Blood test could predict Alzheimer's in people with mild memory problems
A simple blood test is being developed that can predict the onset of Alzheimer's disease in people with poor memory.
British scientists have identified a set of protein biomarkers that appear to show if a person is likely to be diagnosed with the condition.
They hope further work will lead to a test that can single out high risk patients who can be targeted with early treatment.
Professor Paul Morgan, from the University of Cardiff, said: "Our research proves that it is possible to predict whether or not an individual with mild memory problems is likely to develop Alzheimer's disease over the next few years.

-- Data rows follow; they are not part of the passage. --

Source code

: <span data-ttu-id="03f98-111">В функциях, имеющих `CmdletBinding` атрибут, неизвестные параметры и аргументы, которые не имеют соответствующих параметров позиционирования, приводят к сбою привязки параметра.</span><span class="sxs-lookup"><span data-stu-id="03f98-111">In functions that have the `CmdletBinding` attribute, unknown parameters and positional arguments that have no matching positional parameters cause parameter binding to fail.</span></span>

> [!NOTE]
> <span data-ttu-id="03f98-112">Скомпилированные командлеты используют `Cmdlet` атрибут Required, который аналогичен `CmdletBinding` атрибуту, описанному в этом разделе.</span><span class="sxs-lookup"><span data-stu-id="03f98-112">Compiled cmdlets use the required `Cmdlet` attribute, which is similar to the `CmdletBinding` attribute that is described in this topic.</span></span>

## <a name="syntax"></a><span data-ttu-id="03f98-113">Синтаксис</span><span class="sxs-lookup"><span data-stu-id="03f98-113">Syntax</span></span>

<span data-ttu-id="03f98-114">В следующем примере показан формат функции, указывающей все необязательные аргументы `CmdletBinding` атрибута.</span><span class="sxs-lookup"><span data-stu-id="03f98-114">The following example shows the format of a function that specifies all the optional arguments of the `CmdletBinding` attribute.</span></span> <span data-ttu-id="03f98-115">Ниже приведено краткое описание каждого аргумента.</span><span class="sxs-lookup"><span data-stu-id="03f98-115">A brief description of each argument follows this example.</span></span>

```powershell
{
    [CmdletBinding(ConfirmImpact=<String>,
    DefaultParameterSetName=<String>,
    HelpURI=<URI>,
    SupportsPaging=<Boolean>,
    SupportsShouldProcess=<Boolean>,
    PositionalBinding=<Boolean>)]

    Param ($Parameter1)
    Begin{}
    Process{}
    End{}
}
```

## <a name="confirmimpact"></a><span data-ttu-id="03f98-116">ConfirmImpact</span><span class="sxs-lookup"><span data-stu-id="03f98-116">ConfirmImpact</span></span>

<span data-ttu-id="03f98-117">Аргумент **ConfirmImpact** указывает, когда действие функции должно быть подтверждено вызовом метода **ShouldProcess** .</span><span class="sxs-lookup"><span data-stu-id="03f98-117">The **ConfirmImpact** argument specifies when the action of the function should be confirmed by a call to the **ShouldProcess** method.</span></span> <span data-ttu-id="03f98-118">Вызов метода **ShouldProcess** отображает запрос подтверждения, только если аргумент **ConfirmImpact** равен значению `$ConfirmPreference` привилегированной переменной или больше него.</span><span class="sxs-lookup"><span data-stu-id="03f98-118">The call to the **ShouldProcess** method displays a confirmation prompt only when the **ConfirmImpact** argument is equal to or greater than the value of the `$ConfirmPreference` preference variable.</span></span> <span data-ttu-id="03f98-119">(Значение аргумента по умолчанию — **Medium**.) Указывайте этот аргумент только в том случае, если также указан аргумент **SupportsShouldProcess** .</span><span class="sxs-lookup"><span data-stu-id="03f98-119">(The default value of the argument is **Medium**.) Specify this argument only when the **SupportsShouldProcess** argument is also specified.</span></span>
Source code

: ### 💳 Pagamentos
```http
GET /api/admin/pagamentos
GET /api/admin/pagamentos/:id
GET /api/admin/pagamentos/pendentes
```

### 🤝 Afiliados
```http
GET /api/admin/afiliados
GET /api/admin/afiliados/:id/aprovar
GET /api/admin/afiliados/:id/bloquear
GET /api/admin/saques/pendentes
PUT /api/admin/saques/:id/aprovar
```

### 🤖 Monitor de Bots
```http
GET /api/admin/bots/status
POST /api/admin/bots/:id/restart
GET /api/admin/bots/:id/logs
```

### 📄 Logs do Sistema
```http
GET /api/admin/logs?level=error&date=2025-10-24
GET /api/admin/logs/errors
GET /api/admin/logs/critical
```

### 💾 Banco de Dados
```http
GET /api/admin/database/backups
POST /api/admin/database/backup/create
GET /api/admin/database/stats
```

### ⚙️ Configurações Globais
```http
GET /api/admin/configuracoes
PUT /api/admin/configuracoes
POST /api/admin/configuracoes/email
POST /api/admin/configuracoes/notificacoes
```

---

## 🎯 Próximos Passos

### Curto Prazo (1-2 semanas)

"We hope to build on this in order to develop a simple blood test that can predict the likelihood of developing Alzheimer's disease in older people with mild, and possibly innocent, memory impairment."
The team, including scientists from Cardiff, King's College London, and Oxford University, studied blood from 292 people with early signs of memory loss but who did not meet the diagnostic criteria for Alzheimer's.
The researchers, funded by the Alzheimer's Society charity, focused on proteins in the blood linked to an immune response known to drive inflammation and implicated in brain conditions.
When participants were re-assessed a year later, about a quarter had progressed to develop Alzheimer's disease. In those patients, there was a marked difference in the levels of three of the proteins measured.
The proteins predicted Alzheimer's onset with an accuracy of 85%.
Prof Morgan added: "Alzheimer's disease affects around 520,000 people in the UK and this number is continually growing as the population ages. As such it is important that we find new ways to diagnose the disease early, giving us a chance to investigate and instigate new treatments before irreversible damage is done."
The findings, published in the Journal of Alzheimer's Disease, lay the foundations for a much larger biomarker study funded by the Wellcome Trust and involving several UK universities and pharmaceutical companies.